WHEN YOU SAY “CLIMATE CHANGE” the first thing that springs to mind is global warming. The second thing that comes up is sea level rise. Both those are quite likely to become increasingly important in our future. But it is all so much more complex than that, especially as every location around the world will react differently.
Columbia County will endure climate change differently from Southeast Asia, the American Southwest, Florida, New Orleans and simply everywhere else. But The Columbia Paper has asked the two of us to ponder what might happen right here in the upper Hudson Valley and so we have been searching through the literature, hoping to find some answers. Let’s begin a series of columns about what might happen hereabouts in coming decades. Of course, no one actually knows for certain, so let’s just say that we will write about some educated guesses that we have been able to make.
We have been especially interested in some recent speculations about what will happen to the Gulf Stream if global warming continues.

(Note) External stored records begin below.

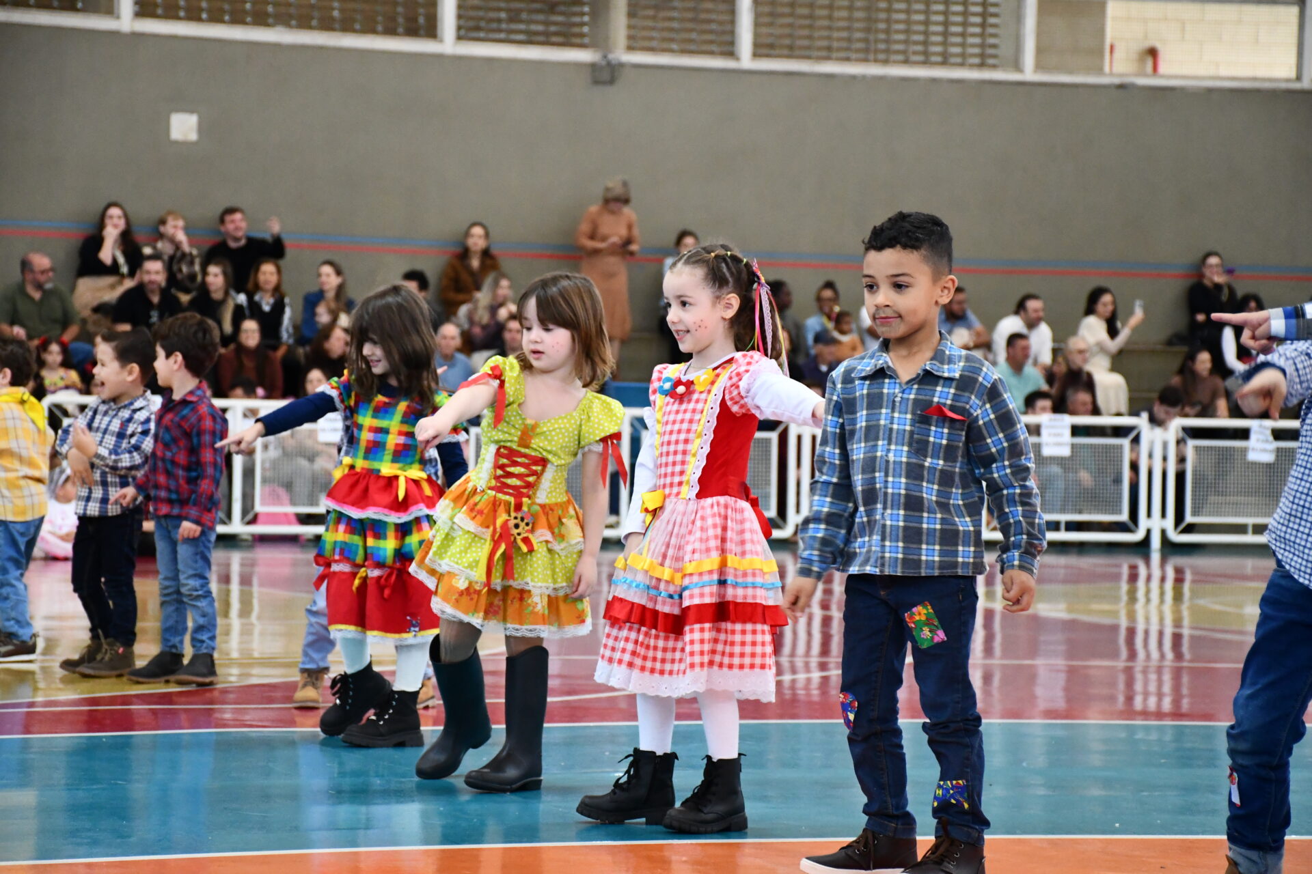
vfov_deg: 12.2
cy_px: 437
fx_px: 4081
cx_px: 656
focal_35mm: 112
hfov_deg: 18.3
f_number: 5
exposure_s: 1/200
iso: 3200
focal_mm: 75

You may have learned about the Gulf Stream in high school science classes. See the northeast trending gray line on our illustration (courtesy of Wikimedia Commons). The Gulf Stream is a current of very warm surface waters that begins near Florida and flows north and then northeast toward Europe. It transports enormous amounts of heat from the Caribbean to all of the Northern Atlantic basin.
As the Gulf Stream gets into the north it cools down. At the same time, it evaporates. Its waters become both cold and salty, and that makes them so dense that they begin a sinking into deep waters and then they begin a southward deep-water flow, headed back to the tropics. See how the gray line splits and grades into the pale dashed one. This makes it part of what’s called the global oceanic conveyor belt. That’s one of the world’s most important influences on climate. You should learn more about this. You can Google it.
The problem is that, as global warming continues, the northern latitudes have been warming up, and warming quickly. The Gulf Stream is not cooling as much as it has been. Neither are those waters evaporating as much. So, these waters are not becoming as dense as they had been, and they are not sinking as they had been. Many oceanographers think that Gulf Stream is grinding to a halt. That’s debated but, for our purposes, let’s assume that it is happening.
That would do two things. It would deprive all of the northern Atlantic basin, including Columbia County, of a major source of heat. Our climate would likely cool. It has also been observed that when this has happened in the past that sea levels have risen, especially in the American Northeast. We look into the future and see our region’s climate cooling as the rest of the world warms up. We watch as the Hudson estuary swells with rising tides, as its coastal marshes become submerged. Much of the land just south of City of Hudson would be drowned. The total area of the Hudson’s estuaries would increase in size as sea level rises. Researchers at Cornell University and Scenic Hudson estimate that it will expand from about 7,000 acres today to perhaps 11,000 acres by the end of the century. That will extend all the way down the river to New York City.